◆ EXERCISE DETAILS ◆
Extract the complete listing and repeat it word for word.

◆ GIVEN MATERIAL ◆
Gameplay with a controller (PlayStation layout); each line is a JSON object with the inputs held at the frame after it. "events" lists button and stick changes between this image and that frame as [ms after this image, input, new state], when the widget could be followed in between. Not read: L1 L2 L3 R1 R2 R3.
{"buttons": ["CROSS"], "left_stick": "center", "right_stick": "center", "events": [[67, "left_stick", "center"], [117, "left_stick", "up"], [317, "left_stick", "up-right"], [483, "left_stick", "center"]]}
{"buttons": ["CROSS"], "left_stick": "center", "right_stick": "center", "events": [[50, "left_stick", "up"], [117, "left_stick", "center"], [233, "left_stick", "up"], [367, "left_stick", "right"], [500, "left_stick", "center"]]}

◆ WRITTEN REPLY ◆
Gameplay with a controller (PlayStation layout); each line is a JSON object with the inputs held at the frame after it. "events" lists button and stick changes between this image and that frame as [ms after this image, input, new state], when the widget could be followed in between. Not read: L1 L2 L3 R1 R2 R3.
{"buttons": ["CROSS"], "left_stick": "center", "right_stick": "center", "events": [[67, "left_stick", "center"], [117, "left_stick", "up"], [317, "left_stick", "up-right"], [483, "left_stick", "center"]]}
{"buttons": ["CROSS"], "left_stick": "center", "right_stick": "center", "events": [[50, "left_stick", "up"], [117, "left_stick", "center"], [233, "left_stick", "up"], [367, "left_stick", "right"], [500, "left_stick", "center"]]}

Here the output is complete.